This post was inspired by Stravinsky’s Poetics of Music Lesson Three – The Composition of Music (Amazon affiliate link)
Every now and then, the stars align and I’ll write a tune in under an hour. Every element naturally comes together and I’ll walk away with a perfect and succinct piece of music that I’m pleased with and ready to share with the world.
I used to rely heavily on these kinds of moments and would get frustrated when they didn’t occur more frequently, or on demand. I thought that ‘aligning the stars’ was a state of mind a composer could enter into. I thought that that was the primary force behind the creative process.
Composing for me, used to be an attempt at recreating those moments. Needless to say, more frustration would ensue…
Stravinsky’s third lesson fights the notion that creators of music are fueled solely with inspiration, imagination and/or fancy.
“This appetite that is aroused in me at the mere thought of putting in order musical elements that have attracted my attention is not at all a fortuitous thing like inspiration, but as habitual and periodic, if not as constant, as a natural need.”
“Hard work” interests Stravinsky, as opposed to inspiration, imagination and fancy, which imply a certain passivism in the creative process. To highlight this, he refers to himself as an “inventor of music.” Inventors are explorers with a strong “faculty of observation.” They may have moments of passivism, but those only exist because of their very active “speculative spirit.”
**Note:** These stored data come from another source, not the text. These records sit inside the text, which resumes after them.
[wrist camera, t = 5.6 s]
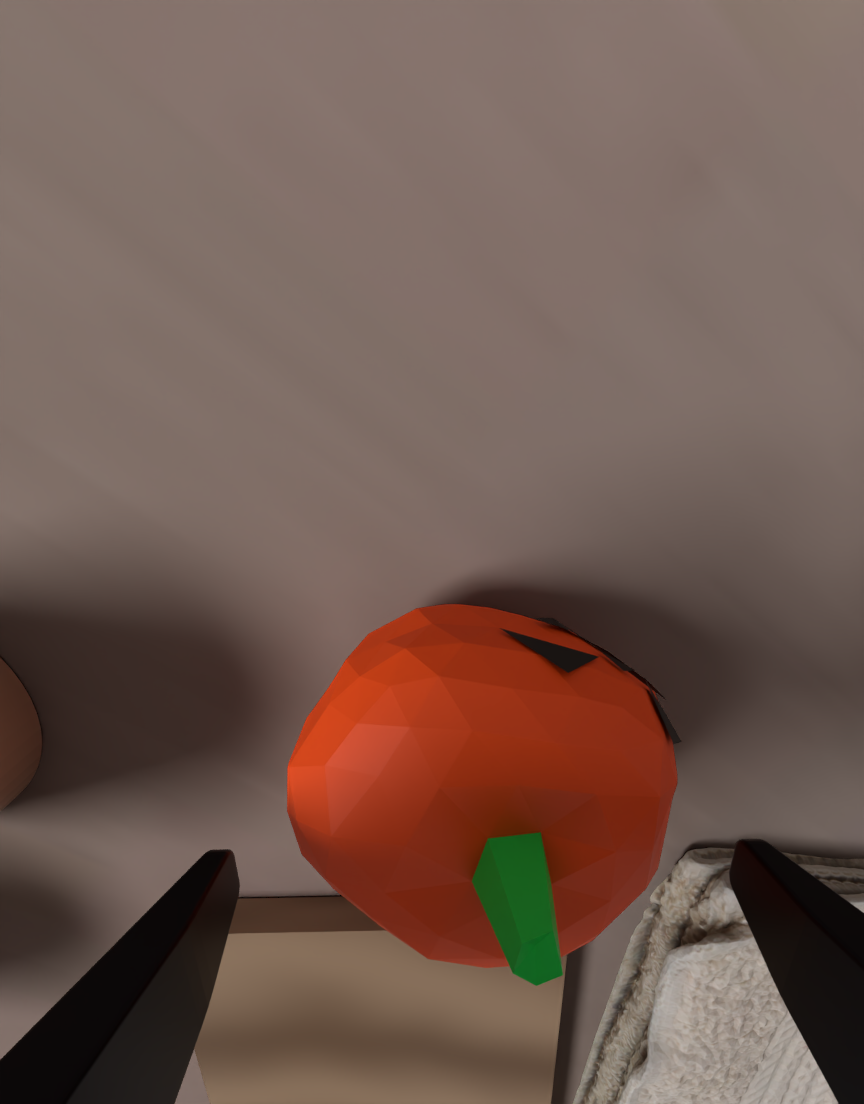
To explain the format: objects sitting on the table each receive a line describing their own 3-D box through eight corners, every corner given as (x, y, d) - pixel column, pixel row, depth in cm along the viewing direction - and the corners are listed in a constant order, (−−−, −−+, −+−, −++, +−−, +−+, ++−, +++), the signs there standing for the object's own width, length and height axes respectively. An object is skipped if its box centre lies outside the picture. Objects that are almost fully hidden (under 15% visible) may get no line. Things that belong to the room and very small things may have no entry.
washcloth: (1008, 843, 15) (1154, 954, 12) (814, 1150, 20) (880, 1278, 17) (647, 820, 14) (705, 929, 11) (548, 1140, 20) (570, 1270, 17)
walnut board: (539, 1111, 18) (545, 1150, 17) (236, 1117, 18) (225, 1157, 17) (560, 892, 14) (570, 927, 13) (179, 899, 14) (161, 935, 13)
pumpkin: (322, 573, 12) (204, 697, 5) (629, 593, 12) (861, 735, 6) (314, 817, 13) (211, 1149, 7) (591, 832, 13) (745, 1166, 7)
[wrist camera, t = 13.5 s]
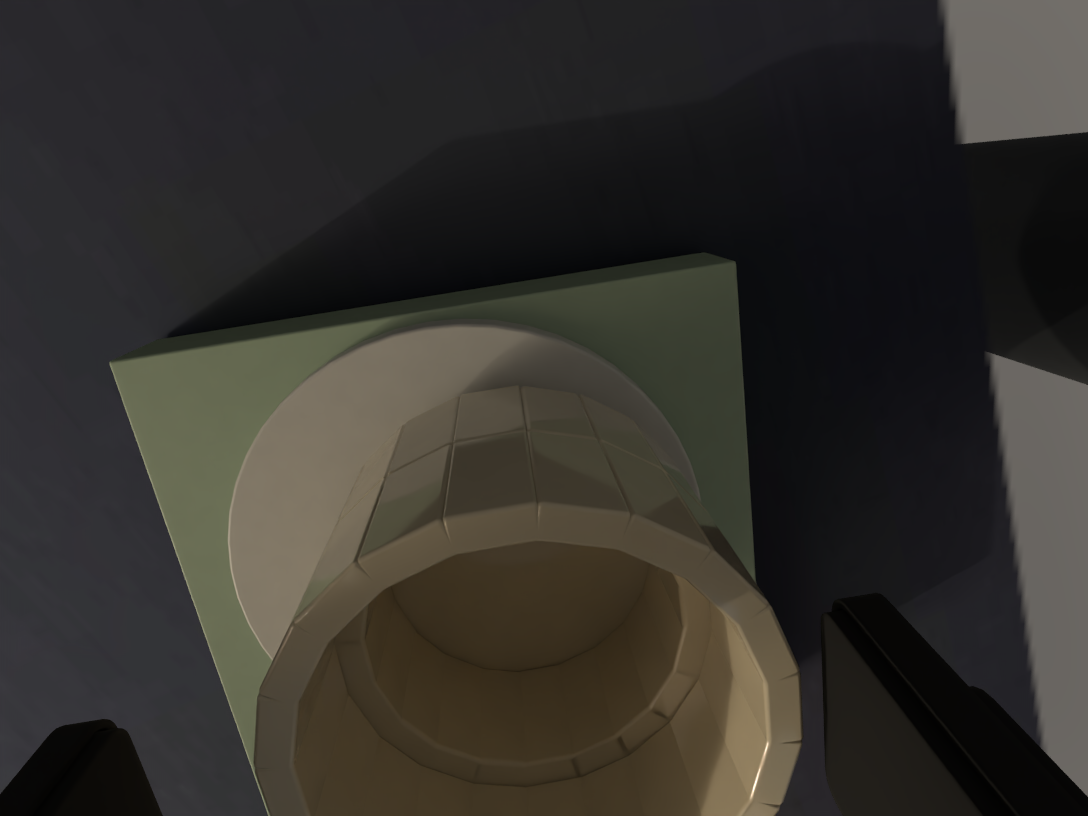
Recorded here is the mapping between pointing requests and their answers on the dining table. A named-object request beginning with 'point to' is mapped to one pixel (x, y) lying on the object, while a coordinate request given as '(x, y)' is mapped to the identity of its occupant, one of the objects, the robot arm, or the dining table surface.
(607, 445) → the tan faceted cup
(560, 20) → the dining table surface
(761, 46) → the dining table surface
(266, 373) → the scale
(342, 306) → the dining table surface
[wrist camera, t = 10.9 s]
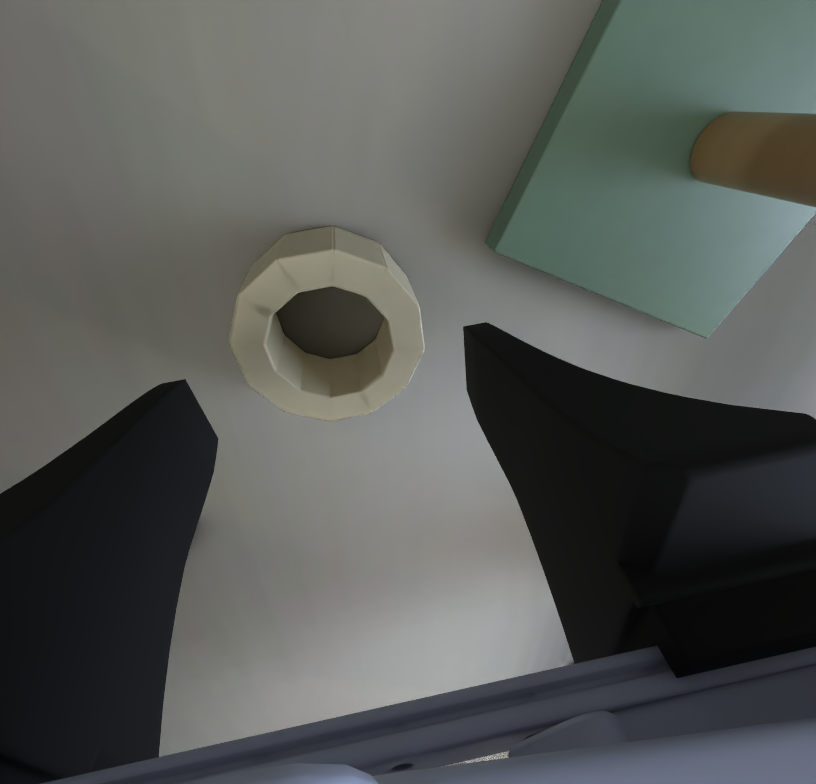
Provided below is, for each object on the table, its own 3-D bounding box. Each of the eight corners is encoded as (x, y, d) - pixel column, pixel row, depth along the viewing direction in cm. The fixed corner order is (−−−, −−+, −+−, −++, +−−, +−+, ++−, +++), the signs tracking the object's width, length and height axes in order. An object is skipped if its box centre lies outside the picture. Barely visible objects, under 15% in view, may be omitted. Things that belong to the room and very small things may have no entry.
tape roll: (435, 263, 14) (453, 291, 12) (379, 393, 17) (386, 434, 14) (264, 199, 12) (250, 219, 10) (233, 358, 15) (217, 399, 13)
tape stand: (932, 35, 12) (1281, -3, 8) (689, 327, 17) (815, 408, 13) (704, -211, 9) (1089, -532, 4) (483, 242, 14) (556, 311, 9)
Considering my struggles as a composer, this lesson really resonates with me. I’m trying to put it all into practice. I don’t rely on those spontaneous moments of inspiration anymore. Most of my compositions now take me many months to complete; I’m more comfortable with that now.
From here on in, if the stars align, I’ll welcome it. But in the meantime, I’ll be doing whatever it takes!
“(The composer) seeks a satisfaction that he fully knows he will not find without first striving for it. One cannot force one’s self to love; but love presupposes understanding, and in order to understand, one must exert one’s self.”